Exercise brief: Render the text of all the entries below as a Markdown table with two columns, No. and Text, giving each line its own numbered row. Skip blank lines, and leave the picture markers out of the answer.

Available records:
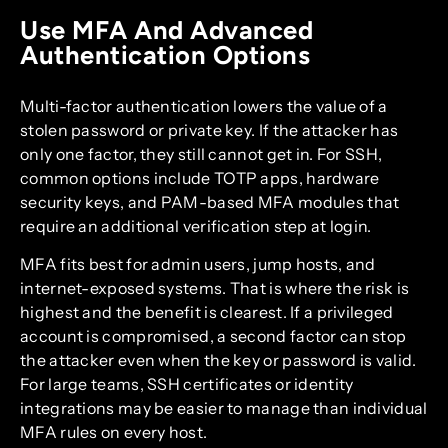
Use MFA And Advanced
Authentication Options
Multi-factor authentication lowers the value of a
stolen password or private key. If the attacker has
only one factor, they still cannot get in. For SSH,
common options include TOTP apps, hardware
security keys, and PAM-based MFA modules that
require an additional verification step at login.
MFA fits best for admin users, jump hosts, and
internet-exposed systems. That is where the risk is
highest and the benefit is clearest. If a privileged
account is compromised, a second factor can stop
the attacker even when the key or password is valid.
For large teams, SSH certificates or identity
integrations may be easier to manage than individual
MFA rules on every host.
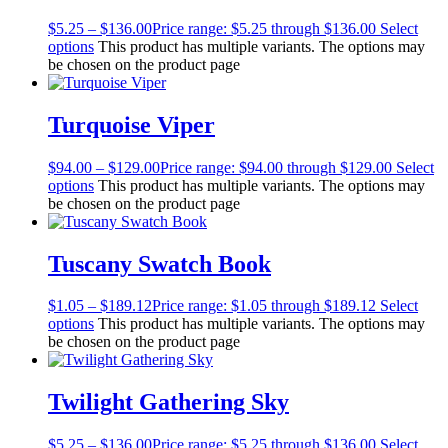
$
5.25
–
$
136.00
Price range: $5.25 through $136.00
Select
options
This product has multiple variants. The options may
be chosen on the product page
Turquoise Viper
$
94.00
–
$
129.00
Price range: $94.00 through $129.00
Select
options
This product has multiple variants. The options may
be chosen on the product page
Tuscany Swatch Book
$
1.05
–
$
189.12
Price range: $1.05 through $189.12
Select
options
This product has multiple variants. The options may
be chosen on the product page
Twilight Gathering Sky
$
5.25
–
$
136.00
Price range: $5.25 through $136.00
Select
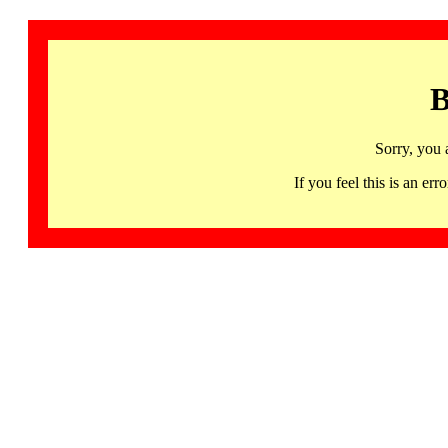
B
Sorry, you 
If you feel this is an 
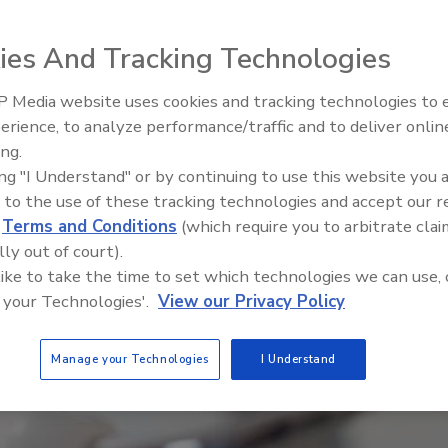
ies And Tracking Technologies
 Media website uses cookies and tracking technologies to
El roofing le abrió las puertas 
ayudar a Venezuela
erience, to analyze performance/traffic and to deliver onlin
ing.
ing "I Understand" or by continuing to use this website you 
 to the use of these tracking technologies and accept our 
d
Terms and Conditions
(which require you to arbitrate clai
lly out of court).
 like to take the time to set which technologies we can use, 
 your Technologies'.
View our Privacy Policy
Manage your Technologies
I Understand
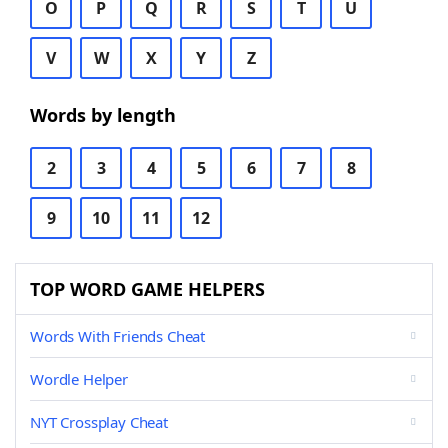
O
P
Q
R
S
T
U
V
W
X
Y
Z
Words by length
2
3
4
5
6
7
8
9
10
11
12
TOP WORD GAME HELPERS
Words With Friends Cheat
Wordle Helper
NYT Crossplay Cheat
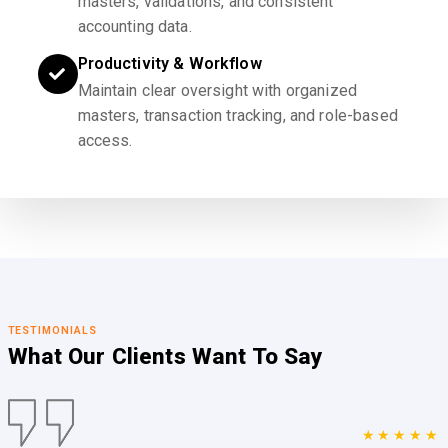
masters, validations, and consistent
accounting data.
Productivity & Workflow
Maintain clear oversight with organized
masters, transaction tracking, and role-based
access.
TESTIMONIALS
What Our Clients
Want To Say
★★★★★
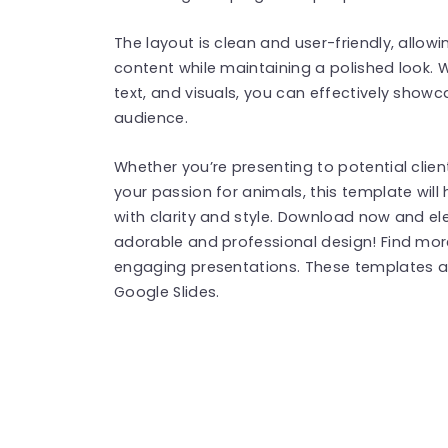
The layout is clean and user-friendly, allow
content while maintaining a polished look. 
text, and visuals, you can effectively show
audience.
Whether you’re presenting to potential clien
your passion for animals, this template wi
with clarity and style. Download now and el
adorable and professional design! Find mo
engaging presentations. These templates a
Google Slides.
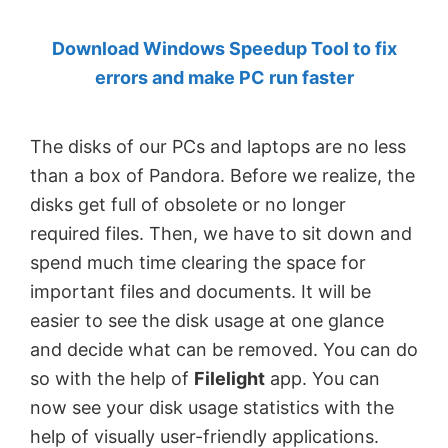
by
Download Windows Speedup Tool to fix
Anand
errors and make PC run faster
Khanse,
MVP.
The disks of our PCs and laptops are no less
than a box of Pandora. Before we realize, the
disks get full of obsolete or no longer
required files. Then, we have to sit down and
spend much time clearing the space for
important files and documents. It will be
easier to see the disk usage at one glance
and decide what can be removed. You can do
so with the help of
Filelight
app. You can
now see your disk usage statistics with the
help of visually user-friendly applications.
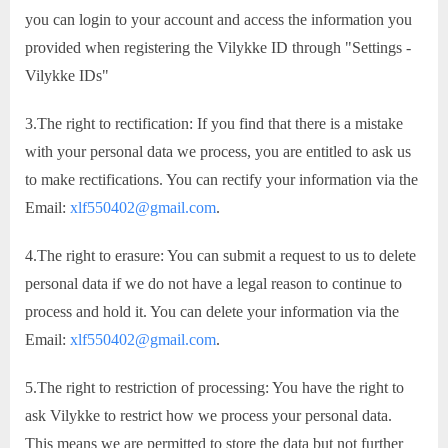
you can login to your account and access the information you
provided when registering the Vilykke ID through "Settings -
Vilykke IDs"
3.The right to rectification: If you find that there is a mistake
with your personal data we process, you are entitled to ask us
to make rectifications. You can rectify your information via the
Email:
xlf550402@gmail.com
.
4.The right to erasure: You can submit a request to us to delete
personal data if we do not have a legal reason to continue to
process and hold it. You can delete your information via the
Email:
xlf550402@gmail.com
.
5.The right to restriction of processing: You have the right to
ask Vilykke to restrict how we process your personal data.
This means we are permitted to store the data but not further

Answer:
| No. | Text |
|---|---|
| 1 | Use MFA And Advanced |
| 2 | Authentication Options |
| 3 | Multi-factor authentication lowers the value of a |
| 4 | stolen password or private key. If the attacker has |
| 5 | only one factor, they still cannot get in. For SSH, |
| 6 | common options include TOTP apps, hardware |
| 7 | security keys, and PAM-based MFA modules that |
| 8 | require an additional verification step at login. |
| 9 | MFA fits best for admin users, jump hosts, and |
| 10 | internet-exposed systems. That is where the risk is |
| 11 | highest and the benefit is clearest. If a privileged |
| 12 | account is compromised, a second factor can stop |
| 13 | the attacker even when the key or password is valid. |
| 14 | For large teams, SSH certificates or identity |
| 15 | integrations may be easier to manage than individual |
| 16 | MFA rules on every host. |
| 17 | $ |
| 18 | 5.25 |
| 19 | – |
| 20 | $ |
| 21 | 136.00 |
| 22 | Price range: $5.25 through $136.00 |
| 23 | Select |
| 24 | options |
| 25 | This product has multiple variants. The options may |
| 26 | be chosen on the product page |
| 27 | Turquoise Viper |
| 28 | $ |
| 29 | 94.00 |
| 30 | – |
| 31 | $ |
| 32 | 129.00 |
| 33 | Price range: $94.00 through $129.00 |
| 34 | Select |
| 35 | options |
| 36 | This product has multiple variants. The options may |
| 37 | be chosen on the product page |
| 38 | Tuscany Swatch Book |
| 39 | $ |
| 40 | 1.05 |
| 41 | – |
| 42 | $ |
| 43 | 189.12 |
| 44 | Price range: $1.05 through $189.12 |
| 45 | Select |
| 46 | options |
| 47 | This product has multiple variants. The options may |
| 48 | be chosen on the product page |
| 49 | Twilight Gathering Sky |
| 50 | $ |
| 51 | 5.25 |
| 52 | – |
| 53 | $ |
| 54 | 136.00 |
| 55 | Price range: $5.25 through $136.00 |
| 56 | Select |
| 57 | B |
| 58 | Sorry, you  |
| 59 | If you feel this is an  |
| 60 | ies And Tracking Technologies |
| 61 |  Media website uses cookies and tracking technologies to |
| 62 | El roofing le abrió las puertas  |
| 63 | ayudar a Venezuela |
| 64 | erience, to analyze performance/traffic and to deliver onlin |
| 65 | ing. |
| 66 | ing "I Understand" or by continuing to use this website you  |
| 67 |  to the use of these tracking technologies and accept our  |
| 68 | d |
| 69 | Terms and Conditions |
| 70 | (which require you to arbitrate clai |
| 71 | lly out of court). |
| 72 |  like to take the time to set which technologies we can use,  |
| 73 |  your Technologies'. |
| 74 | View our Privacy Policy |
| 75 | Manage your Technologies |
| 76 | I Understand |
| 77 | O |
| 78 | P |
| 79 | Q |
| 80 | R |
| 81 | S |
| 82 | T |
| 83 | U |
| 84 | V |
| 85 | W |
| 86 | X |
| 87 | Y |
| 88 | Z |
| 89 | Words by length |
| 90 | 2 |
| 91 | 3 |
| 92 | 4 |
| 93 | 5 |
| 94 | 6 |
| 95 | 7 |
| 96 | 8 |
| 97 | 9 |
| 98 | 10 |
| 99 | 11 |
| 100 | 12 |
| 101 | TOP WORD GAME HELPERS |
| 102 | Words With Friends Cheat |
| 103 | Wordle Helper |
| 104 | NYT Crossplay Cheat |
| 105 | masters, validations, and consistent |
| 106 | accounting data. |
| 107 | Productivity & Workflow |
| 108 | Maintain clear oversight with organized |
| 109 | masters, transaction tracking, and role-based |
| 110 | access. |
| 111 | TESTIMONIALS |
| 112 | What Our Clients |
| 113 | Want To Say |
| 114 | ★★★★★ |
| 115 | The layout is clean and user-friendly, allow |
| 116 | content while maintaining a polished look.  |
| 117 | text, and visuals, you can effectively show |
| 118 | audience. |
| 119 | Whether you’re presenting to potential clien |
| 120 | your passion for animals, this template wi |
| 121 | with clarity and style. Download now and el |
| 122 | adorable and professional design! Find mo |
| 123 | engaging presentations. These templates a |
| 124 | Google Slides. |
| 125 | by |
| 126 | Download Windows Speedup Tool to fix |
| 127 | Anand |
| 128 | errors and make PC run faster |
| 129 | Khanse, |
| 130 | MVP. |
| 131 | The disks of our PCs and laptops are no less |
| 132 | than a box of Pandora. Before we realize, the |
| 133 | disks get full of obsolete or no longer |
| 134 | required files. Then, we have to sit down and |
| 135 | spend much time clearing the space for |
| 136 | important files and documents. It will be |
| 137 | easier to see the disk usage at one glance |
| 138 | and decide what can be removed. You can do |
| 139 | so with the help of |
| 140 | Filelight |
| 141 | app. You can |
| 142 | now see your disk usage statistics with the |
| 143 | help of visually user-friendly applications. |
| 144 | you can login to your account and access the information you |
| 145 | provided when registering the Vilykke ID through "Settings - |
| 146 | Vilykke IDs" |
| 147 | 3.The right to rectification: If you find that there is a mistake |
| 148 | with your personal data we process, you are entitled to ask us |
| 149 | to make rectifications. You can rectify your information via the |
| 150 | Email: |
| 151 | xlf550402@gmail.com |
| 152 | . |
| 153 | 4.The right to erasure: You can submit a request to us to delete |
| 154 | personal data if we do not have a legal reason to continue to |
| 155 | process and hold it. You can delete your information via the |
| 156 | Email: |
| 157 | xlf550402@gmail.com |
| 158 | . |
| 159 | 5.The right to restriction of processing: You have the right to |
| 160 | ask Vilykke to restrict how we process your personal data. |
| 161 | This means we are permitted to store the data but not further |